December 17, 2014

The Art of Believing an evening of fun

As published in The Erin Advocate

The quality of fun is not strain'd. It droppeth – not unlike a gentle rain – among those that seek it.

And thusly doth it go in the current Erin Theatre production, entitled The Art of Believing, served up with a nice buffet dinner at David’s Restaurant until this Friday.

It is their 8th Annual Christmas Dinner Theatre, written by Susanna Lamy and directed by Kathryn DeLory. It’s a comedy, ostensibly about a ritzy art auction attended by the audience, but mainly about the antics of the auction house staff and several art buyers.

It could be characterized as an art forgery who-dunnit mystery, in which the plot can be put on hold at any time for some light-hearted singing and choreography. Audience members get to fill out a form to guess the culprit, with the correct answers entered in a prize draw. (Beware of cast members mingling with the crowd, and avoid choosing the obvious suspects.)

There is a real art auction involved as well. The pieces used on stage (famous Impressionist and early 20th Century Modernist works) were created by local artists Susanna Lamy, Jayne Reid, Melissa Staples, Richard Day, Barb McKee and Rhonda Williamson. They are being auctioned off silently, with proceeds to East Wellington Community Services.

Bids can be made in person at the shows or by phone. Go to to see the images, check the auction procedures and learn about the local artists. As of Monday, bids were in the $50 to $225 range.

The play is also a crash course in Art History, presented in the unstuffiest of manners by the frugal Cora Moneypenny (Carol McCone Day). She and her ever-complaining husband John Carp (Peter King) have many hilarious bits, sparked mainly by his poor hearing.

Helena Beckett (Susanna Lamy) is an art gallery curator of speckled reputation who has rounded up some multi-million dollar masterpieces for auction. She and uptight art historian Nellie Holt (Denise Rowe) try to figure out how they ended up with a fake Monet.

They work their shticks with panache, as does Christina Penner (Laura Schnablegger) a nosey reporter, eager for scandal and ready to twist people’s words against them. So unrealistic.

Bob Holler (Howard Lopez) is a used car salesman who brings a delightful sprinkle of lechery and lowbrow art commentary to the mix. His attentions are directed to the slightly disreputable auctioneer Jamie Gavel (Pamela Keyes), whose frantic live auction routine adds a generous bolt of energy to the show.

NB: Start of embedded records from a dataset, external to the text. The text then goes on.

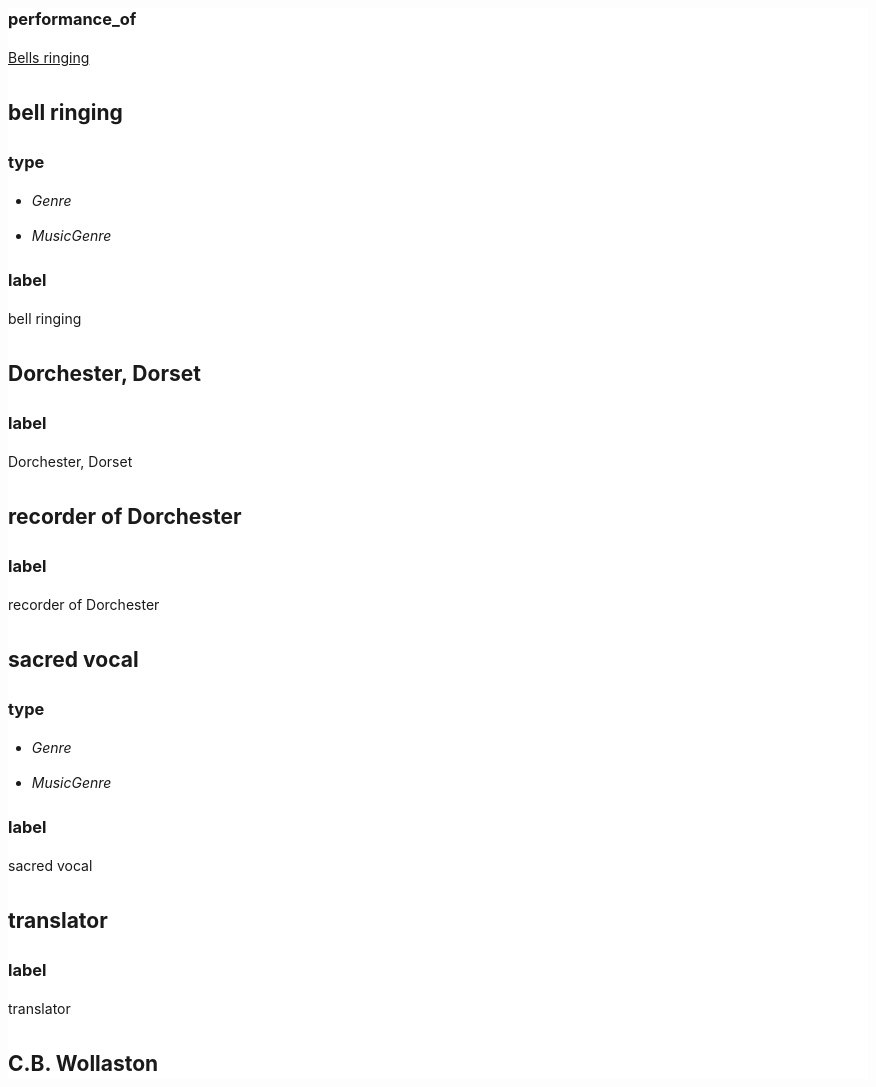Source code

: ### performance_of


[Bells ringing](#Bells-ringing)

## bell ringing

### type

 - *Genre*

 - *MusicGenre*

### label


bell ringing

## Dorchester, Dorset

### label


Dorchester, Dorset

## recorder of Dorchester

### label


recorder of Dorchester

## sacred vocal

### type

 - *Genre*

 - *MusicGenre*

### label


sacred vocal

## translator

### label


translator

## C.B. Wollaston
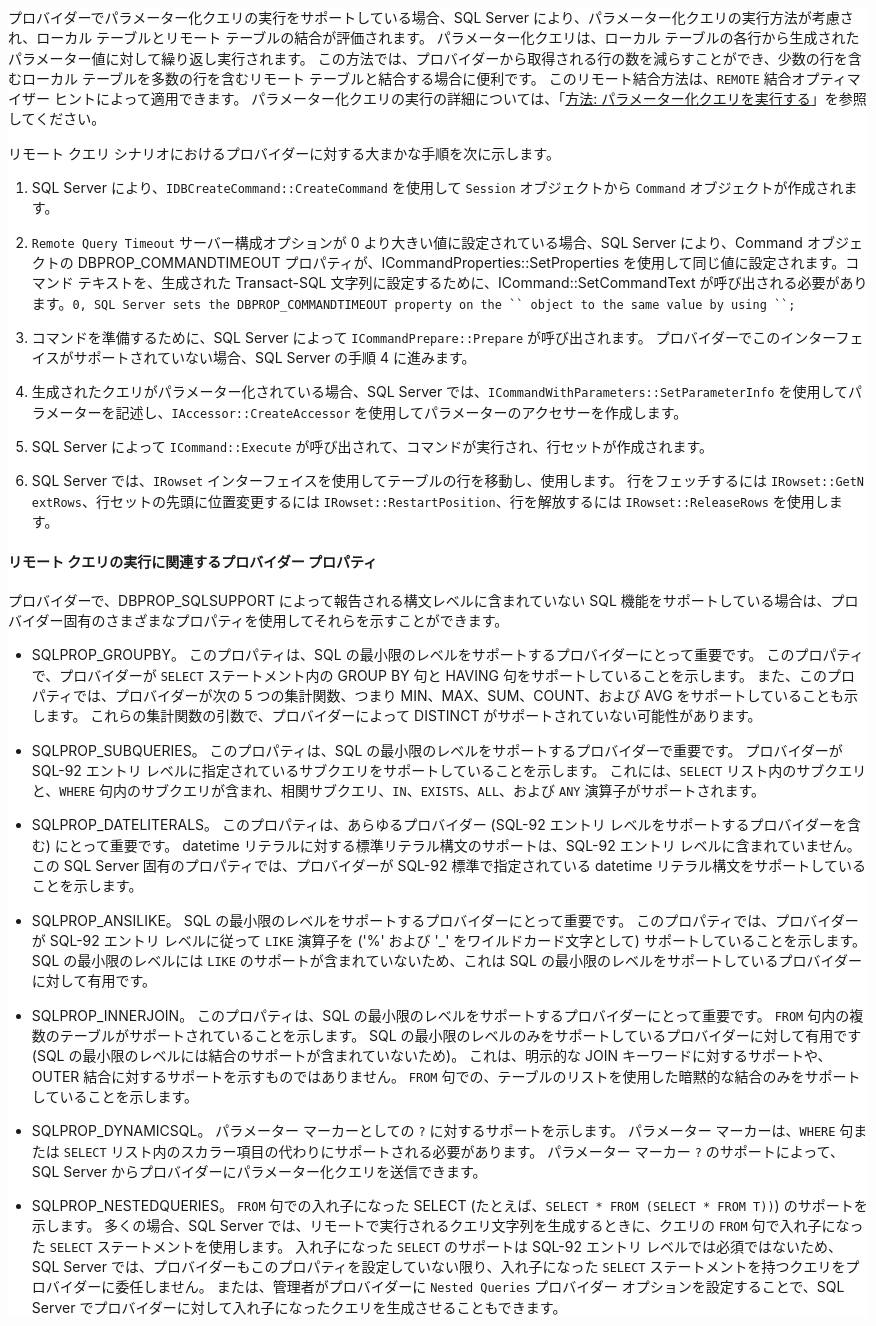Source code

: プロバイダーでパラメーター化クエリの実行をサポートしている場合、SQL Server により、パラメーター化クエリの実行方法が考慮され、ローカル テーブルとリモート テーブルの結合が評価されます。 パラメーター化クエリは、ローカル テーブルの各行から生成されたパラメーター値に対して繰り返し実行されます。 この方法では、プロバイダーから取得される行の数を減らすことができ、少数の行を含むローカル テーブルを多数の行を含むリモート テーブルと結合する場合に便利です。 このリモート結合方法は、`REMOTE` 結合オプティマイザー ヒントによって適用できます。 パラメーター化クエリの実行の詳細については、「[方法: パラメーター化クエリを実行する](../../connect/php/how-to-perform-parameterized-queries.md)」を参照してください。

リモート クエリ シナリオにおけるプロバイダーに対する大まかな手順を次に示します。

1. SQL Server により、`IDBCreateCommand::CreateCommand` を使用して `Session` オブジェクトから `Command` オブジェクトが作成されます。

9. `Remote Query Timeout` サーバー構成オプションが 0 より大きい値に設定されている場合、SQL Server により、Command オブジェクトの DBPROP_COMMANDTIMEOUT プロパティが、ICommandProperties::SetProperties を使用して同じ値に設定されます。コマンド テキストを、生成された Transact-SQL 文字列に設定するために、ICommand::SetCommandText が呼び出される必要があります。` 0, SQL Server sets the DBPROP_COMMANDTIMEOUT property on the `` object to the same value by using ``; `

10. コマンドを準備するために、SQL Server によって `ICommandPrepare::Prepare` が呼び出されます。 プロバイダーでこのインターフェイスがサポートされていない場合、SQL Server の手順 4 に進みます。

11. 生成されたクエリがパラメーター化されている場合、SQL Server では、`ICommandWithParameters::SetParameterInfo` を使用してパラメーターを記述し、`IAccessor::CreateAccessor` を使用してパラメーターのアクセサーを作成します。

12. SQL Server によって `ICommand::Execute` が呼び出されて、コマンドが実行され、行セットが作成されます。

13. SQL Server では、`IRowset` インターフェイスを使用してテーブルの行を移動し、使用します。 行をフェッチするには `IRowset::GetNextRows`、行セットの先頭に位置変更するには `IRowset::RestartPosition`、行を解放するには `IRowset::ReleaseRows` を使用します。

#### <a name="provider-properties-of-interest-for-remote-query-execution"></a>リモート クエリの実行に関連するプロバイダー プロパティ

プロバイダーで、DBPROP_SQLSUPPORT によって報告される構文レベルに含まれていない SQL 機能をサポートしている場合は、プロバイダー固有のさまざまなプロパティを使用してそれらを示すことができます。

- SQLPROP_GROUPBY。 このプロパティは、SQL の最小限のレベルをサポートするプロバイダーにとって重要です。 このプロパティで、プロバイダーが `SELECT` ステートメント内の GROUP BY 句と HAVING 句をサポートしていることを示します。 また、このプロパティでは、プロバイダーが次の 5 つの集計関数、つまり MIN、MAX、SUM、COUNT、および AVG をサポートしていることも示します。 これらの集計関数の引数で、プロバイダーによって DISTINCT がサポートされていない可能性があります。

- SQLPROP_SUBQUERIES。 このプロパティは、SQL の最小限のレベルをサポートするプロバイダーで重要です。 プロバイダーが SQL-92 エントリ レベルに指定されているサブクエリをサポートしていることを示します。 これには、`SELECT` リスト内のサブクエリと、`WHERE` 句内のサブクエリが含まれ、相関サブクエリ、`IN`、`EXISTS`、`ALL`、および `ANY` 演算子がサポートされます。

- SQLPROP_DATELITERALS。 このプロパティは、あらゆるプロバイダー (SQL-92 エントリ レベルをサポートするプロバイダーを含む) にとって重要です。 datetime リテラルに対する標準リテラル構文のサポートは、SQL-92 エントリ レベルに含まれていません。 この SQL Server 固有のプロパティでは、プロバイダーが SQL-92 標準で指定されている datetime リテラル構文をサポートしていることを示します。

- SQLPROP_ANSILIKE。 SQL の最小限のレベルをサポートするプロバイダーにとって重要です。 このプロパティでは、プロバイダーが SQL-92 エントリ レベルに従って `LIKE` 演算子を (\'%\' および \'_\' をワイルドカード文字として) サポートしていることを示します。 SQL の最小限のレベルには `LIKE` のサポートが含まれていないため、これは SQL の最小限のレベルをサポートしているプロバイダーに対して有用です。

- SQLPROP_INNERJOIN。 このプロパティは、SQL の最小限のレベルをサポートするプロバイダーにとって重要です。 `FROM` 句内の複数のテーブルがサポートされていることを示します。 SQL の最小限のレベルのみをサポートしているプロバイダーに対して有用です (SQL の最小限のレベルには結合のサポートが含まれていないため)。 これは、明示的な JOIN キーワードに対するサポートや、OUTER 結合に対するサポートを示すものではありません。 `FROM` 句での、テーブルのリストを使用した暗黙的な結合のみをサポートしていることを示します。

- SQLPROP_DYNAMICSQL。 パラメーター マーカーとしての `?` に対するサポートを示します。 パラメーター マーカーは、`WHERE` 句または `SELECT` リスト内のスカラー項目の代わりにサポートされる必要があります。 パラメーター マーカー `?` のサポートによって、SQL Server からプロバイダーにパラメーター化クエリを送信できます。

- SQLPROP_NESTEDQUERIES。 `FROM` 句での入れ子になった SELECT (たとえば、`SELECT * FROM (SELECT * FROM T))`) のサポートを示します。 多くの場合、SQL Server では、リモートで実行されるクエリ文字列を生成するときに、クエリの `FROM` 句で入れ子になった `SELECT` ステートメントを使用します。 入れ子になった `SELECT` のサポートは SQL-92 エントリ レベルでは必須ではないため、SQL Server では、プロバイダーもこのプロパティを設定していない限り、入れ子になった `SELECT` ステートメントを持つクエリをプロバイダーに委任しません。 または、管理者がプロバイダーに `Nested Queries` プロバイダー オプションを設定することで、SQL Server でプロバイダーに対して入れ子になったクエリを生成させることもできます。
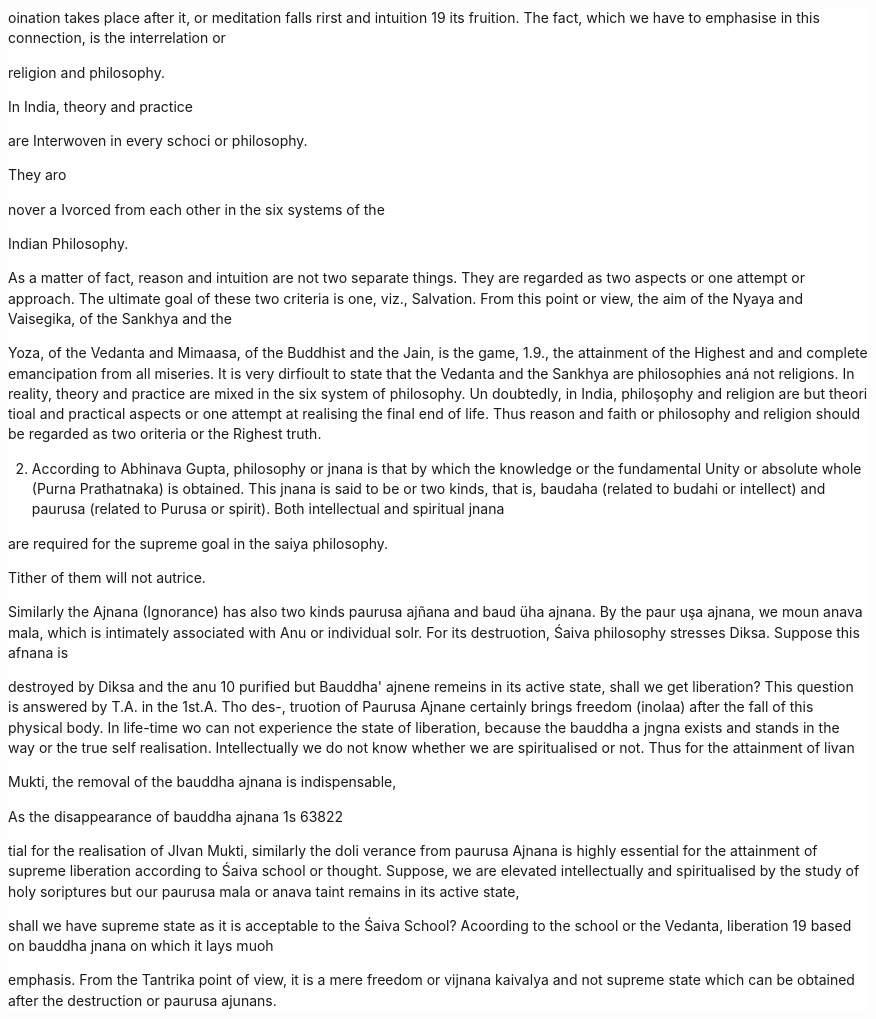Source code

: oination takes place after it, or meditation falls rirst and intuition 19 its fruition. The fact, which we have to emphasise in this connection, is the interrelation or 

religion and philosophy. 

In India, theory and practice 

are Interwoven in every schoci or philosophy. 

They aro 

nover a Ivorced from each other in the six systems of the 

Indian Philosophy. 

As a matter of fact, reason and intuition are not two separate things. They are regarded as two aspects or one attempt or approach. The ultimate goal of these two criteria is one, viz., Salvation. From this point or view, the aim of the Nyaya and Vaisegika, of the Sankhya and the 

Yoza, of the Vedanta and Mimaasa, of the Buddhist and the Jain, is the game, 1.9., the attainment of the Highest and and complete emancipation from all miseries. It is very dirfioult to state that the Vedanta and the Sankhya are philosophies aná not religions. In reality, theory and practice are mixed in the six system of philosophy. Un doubtedly, in India, philoşophy and religion are but theori tioal and practical aspects or one attempt at realising the final end of life. Thus reason and faith or philosophy and religion should be regarded as two oriteria or the Righest truth. 

2. According to Abhinava Gupta, philosophy or jnana is that by which the knowledge or the fundamental Unity or absolute whole (Purna Prathatnaka) is obtained. This jnana is said to be or two kinds, that is, baudaha (related to budahi or intellect) and paurusa (related to Purusa or spirit). Both intellectual and spiritual jnana 

are required for the supreme goal in the saiya philosophy. 

Tither of them will not autrice. 

Similarly the Ajnana (Ignorance) has also two kinds paurusa ajñana and baud üha ajnana. By the paur uşa ajnana, we moun anava mala, which is intimately associated with Anu or individual solr. For its destruotion, Śaiva philosophy stresses Diksa. Suppose this afnana is 

destroyed by Diksa and the anu 10 purified but Bauddha' ajnene remeins in its active state, shall we get liberation? This question is answered by T.A. in the 1st.A. Tho des-, truotion of Paurusa Ajnane certainly brings freedom (inolaa) after the fall of this physical body. In life-time wo can not experience the state of liberation, because the bauddha a jngna exists and stands in the way or the true self realisation. Intellectually we do not know whether we are spiritualised or not. Thus for the attainment of livan 

Mukti, the removal of the bauddha ajnana is indispensable, 

As the disappearance of bauddha ajnana 1s 63822 

tial for the realisation of Jlvan Mukti, similarly the doli verance from paurusa Ajnana is highly essential for the attainment of supreme liberation according to Śaiva school or thought. Suppose, we are elevated intellectually and spiritualised by the study of holy soriptures but our paurusa mala or anava taint remains in its active state, 

shall we have supreme state as it is acceptable to the Śaiva School? Acoording to the school or the Vedanta, liberation 19 based on bauddha jnana on which it lays muoh 

emphasis. From the Tantrika point of view, it is a mere freedom or vijnana kaivalya and not supreme state which can be obtained after the destruction or paurusa ajunans. 
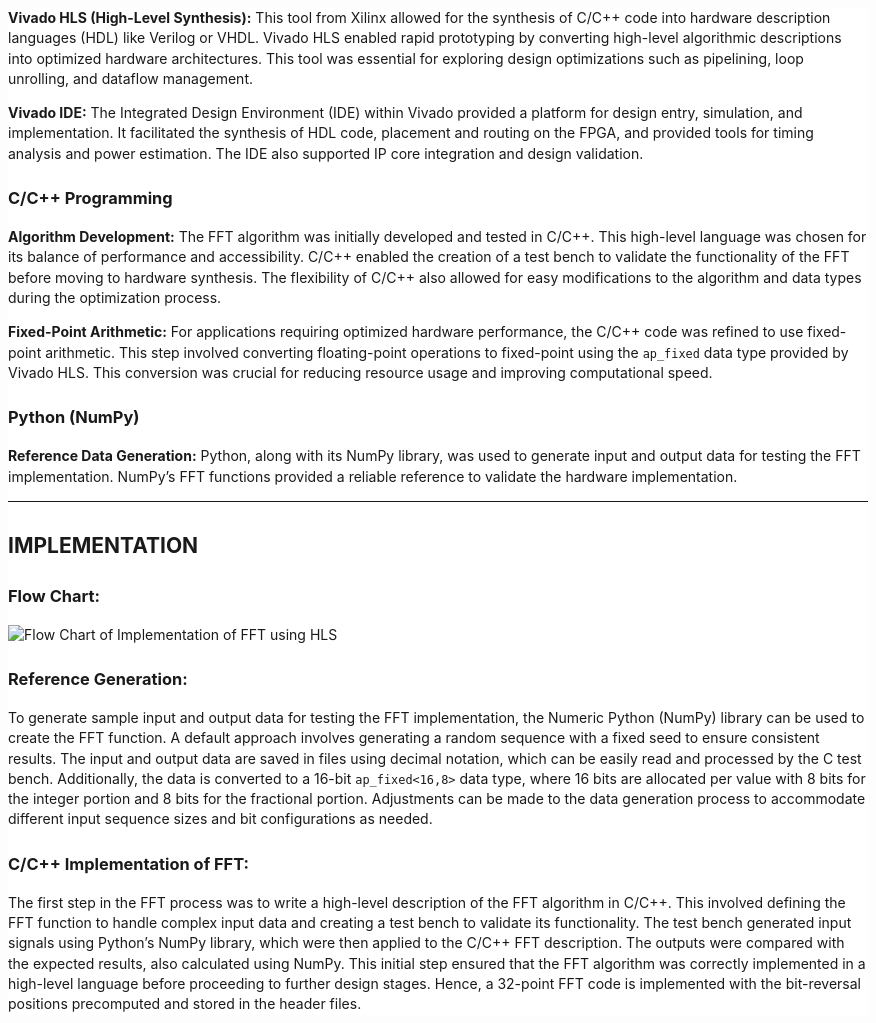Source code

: **Vivado HLS (High-Level Synthesis):** This tool from Xilinx allowed for the synthesis of C/C++ code into hardware description languages (HDL) like Verilog or VHDL. Vivado HLS enabled rapid prototyping by converting high-level algorithmic descriptions into optimized hardware architectures. This tool was essential for exploring design optimizations such as pipelining, loop unrolling, and dataflow management.

**Vivado IDE:** The Integrated Design Environment (IDE) within Vivado provided a platform for design entry, simulation, and implementation. It facilitated the synthesis of HDL code, placement and routing on the FPGA, and provided tools for timing analysis and power estimation. The IDE also supported IP core integration and design validation.

### C/C++ Programming

**Algorithm Development:** The FFT algorithm was initially developed and tested in C/C++. This high-level language was chosen for its balance of performance and accessibility. C/C++ enabled the creation of a test bench to validate the functionality of the FFT before moving to hardware synthesis. The flexibility of C/C++ also allowed for easy modifications to the algorithm and data types during the optimization process.

**Fixed-Point Arithmetic:** For applications requiring optimized hardware performance, the C/C++ code was refined to use fixed-point arithmetic. This step involved converting floating-point operations to fixed-point using the `ap_fixed` data type provided by Vivado HLS. This conversion was crucial for reducing resource usage and improving computational speed.

### Python (NumPy)

**Reference Data Generation:** Python, along with its NumPy library, was used to generate input and output data for testing the FFT implementation. NumPy’s FFT functions provided a reliable reference to validate the hardware implementation.

---

## IMPLEMENTATION

### Flow Chart:
![Flow Chart of Implementation of FFT using HLS](https://github.com/user-attachments/assets/cf8669c0-b3f9-4af1-a386-593238c6e75f)

### Reference Generation:
To generate sample input and output data for testing the FFT implementation, the Numeric Python (NumPy) library can be used to create the FFT function. A default approach involves generating a random sequence with a fixed seed to ensure consistent results. The input and output data are saved in files using decimal notation, which can be easily read and processed by the C test bench. Additionally, the data is converted to a 16-bit `ap_fixed<16,8>` data type, where 16 bits are allocated per value with 8 bits for the integer portion and 8 bits for the fractional portion. Adjustments can be made to the data generation process to accommodate different input sequence sizes and bit configurations as needed.

### C/C++ Implementation of FFT:
The first step in the FFT process was to write a high-level description of the FFT algorithm in C/C++. This involved defining the FFT function to handle complex input data and creating a test bench to validate its functionality. The test bench generated input signals using Python’s NumPy library, which were then applied to the C/C++ FFT description. The outputs were compared with the expected results, also calculated using NumPy. This initial step ensured that the FFT algorithm was correctly implemented in a high-level language before proceeding to further design stages. Hence, a 32-point FFT code is implemented with the bit-reversal positions precomputed and stored in the header files.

The mysterious Brother Bruno (John Carter), delivering a Van Gogh from a French monastery, tries valiantly to honour his vow of silence by communicating with a very humourous series of mimed messages.

The crew list for the production features many of the cast, along with Richard Day, Mike Russell, Jill Rogers, Melissa Staples, Barb McKee, Paulina Grant, Brenda Wainman and Katherine DeLory.

Together, cast and crew have produced a delightful diversion, a lighthearted lark, a respite from reality, a thespianic thpectacle. Label it as you like – it was fun.